● **Raw data**
- Opening Delimiter -

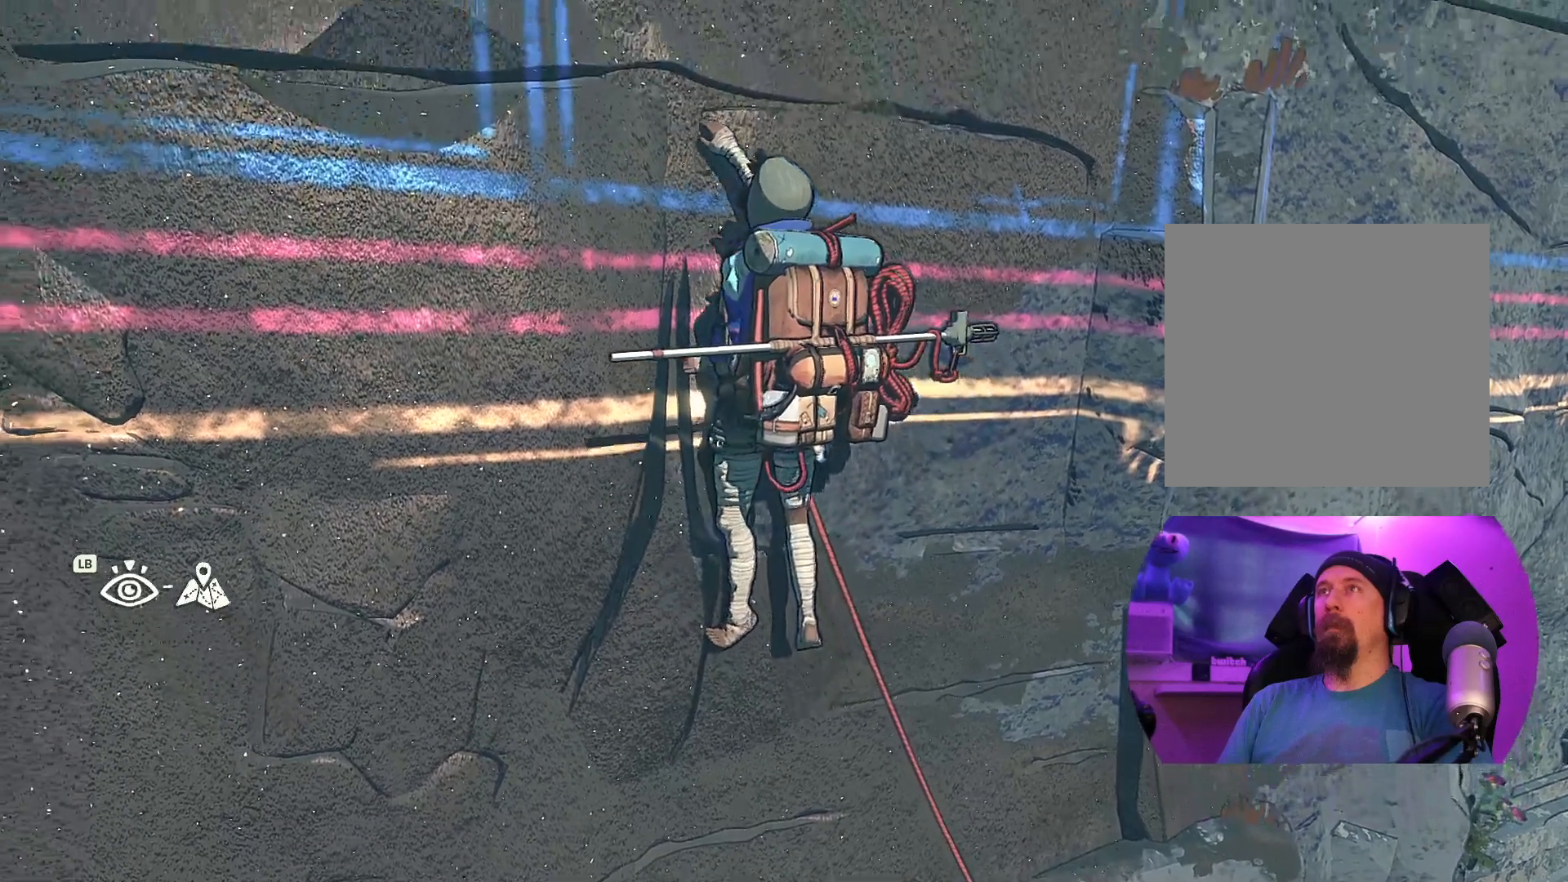
{"buttons": ["R1"], "left_stick": "up", "right_stick": "center", "events": [[500, "R1", "down"]]}
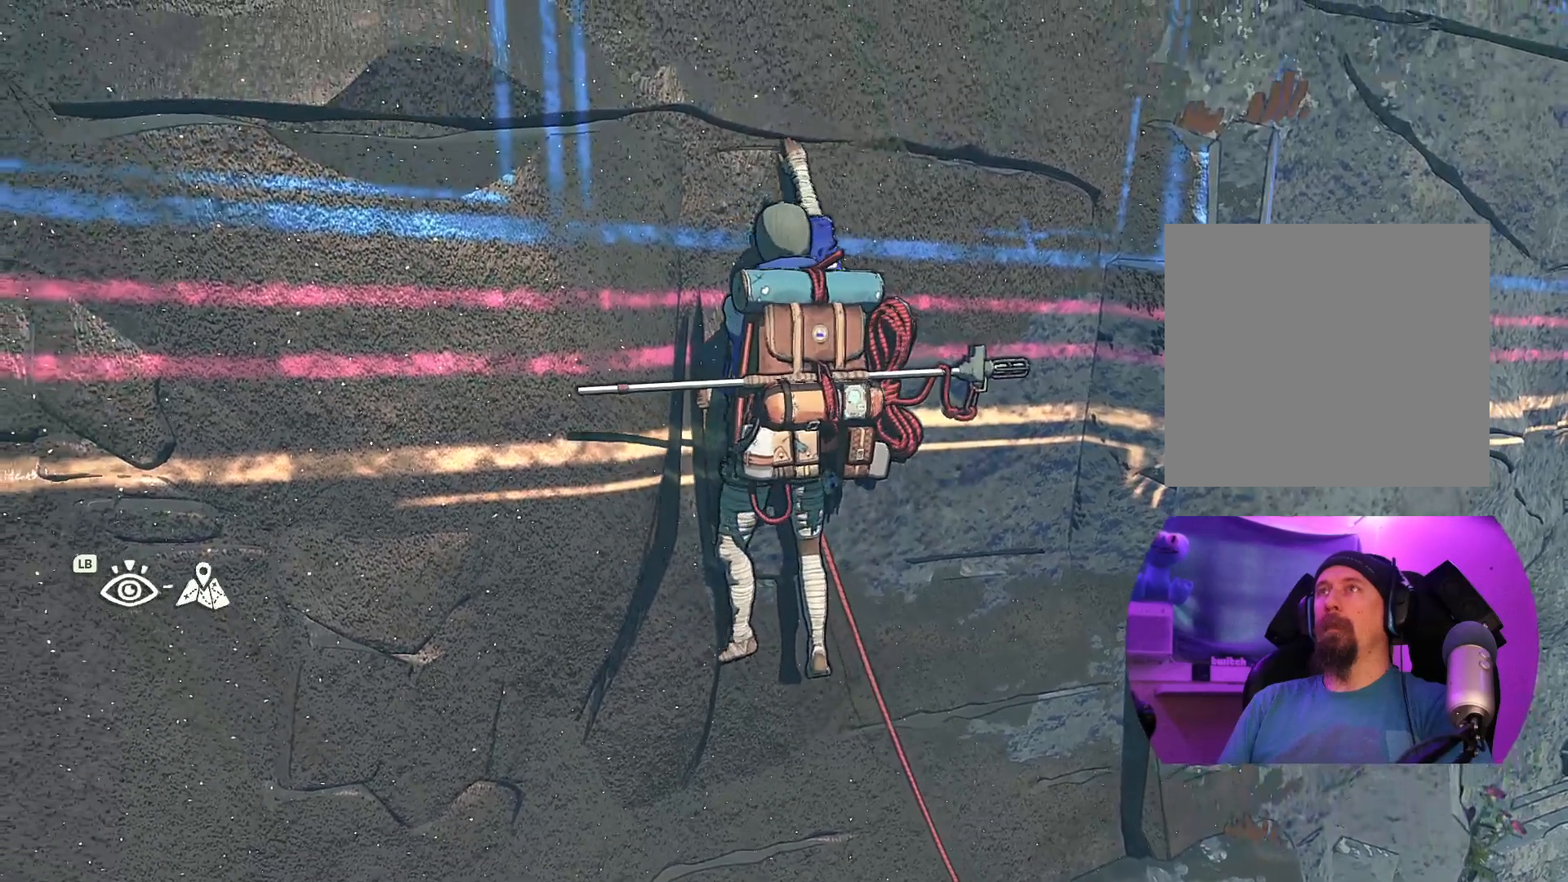
{"buttons": ["R1"], "left_stick": "center", "right_stick": "center", "events": [[417, "left_stick", "center"]]}
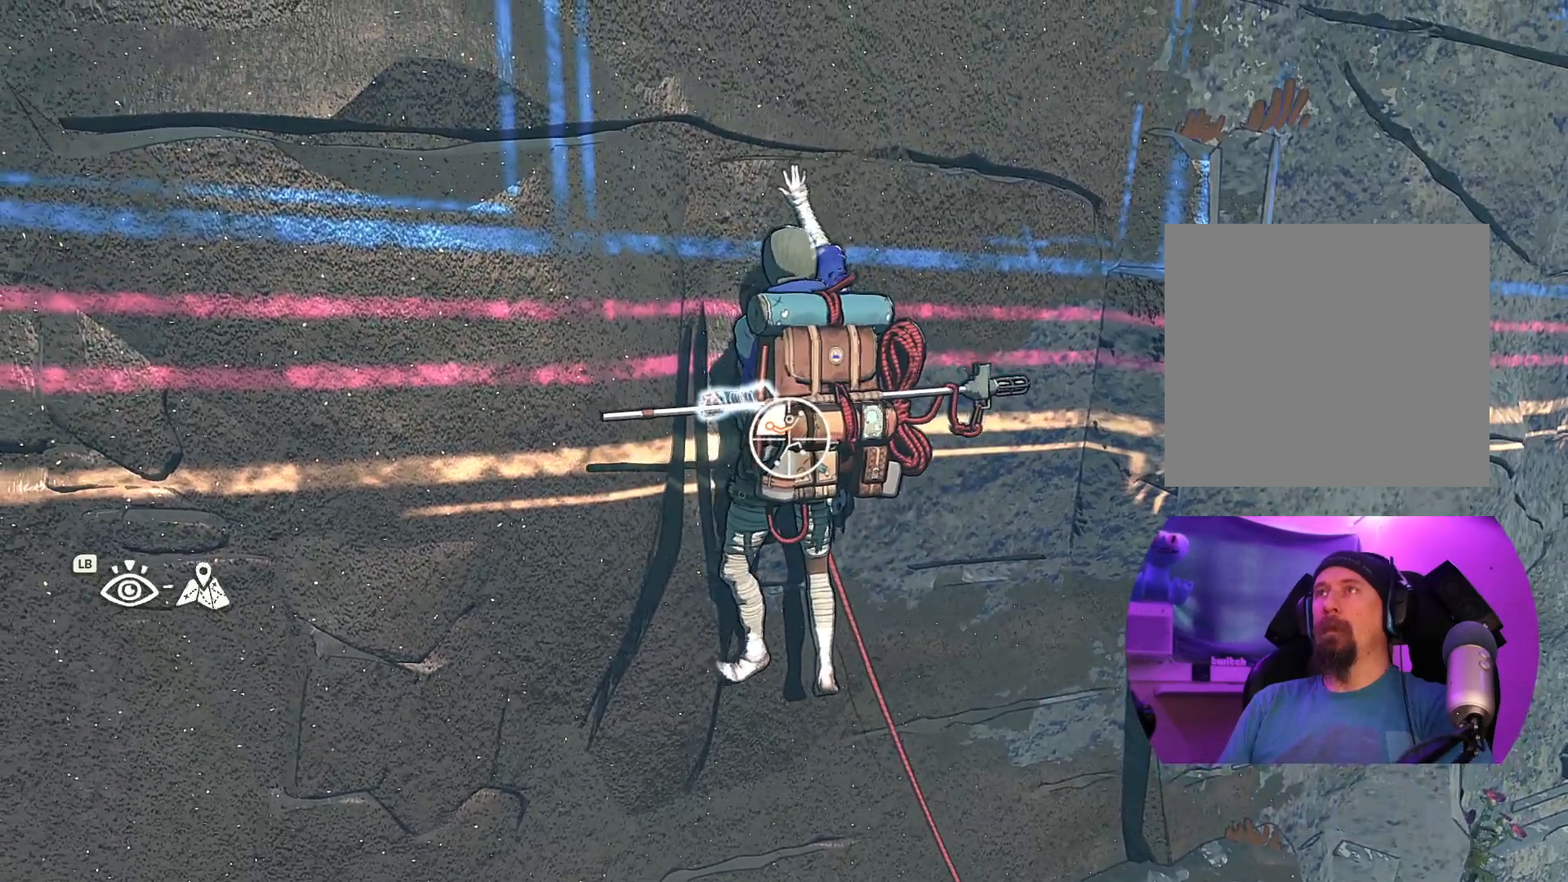
{"buttons": ["R1"], "left_stick": "down", "right_stick": "center", "events": [[250, "left_stick", "down-left"], [500, "left_stick", "down"]]}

- Closing Delimiter -

● **Activity**
None of the pictures belong in the copy; transcribe the rest of the data exactly.

● **Output for this task**
{"buttons": ["R1"], "left_stick": "up", "right_stick": "center", "events": [[500, "R1", "down"]]}
{"buttons": ["R1"], "left_stick": "center", "right_stick": "center", "events": [[417, "left_stick", "center"]]}
{"buttons": ["R1"], "left_stick": "down", "right_stick": "center", "events": [[250, "left_stick", "down-left"], [500, "left_stick", "down"]]}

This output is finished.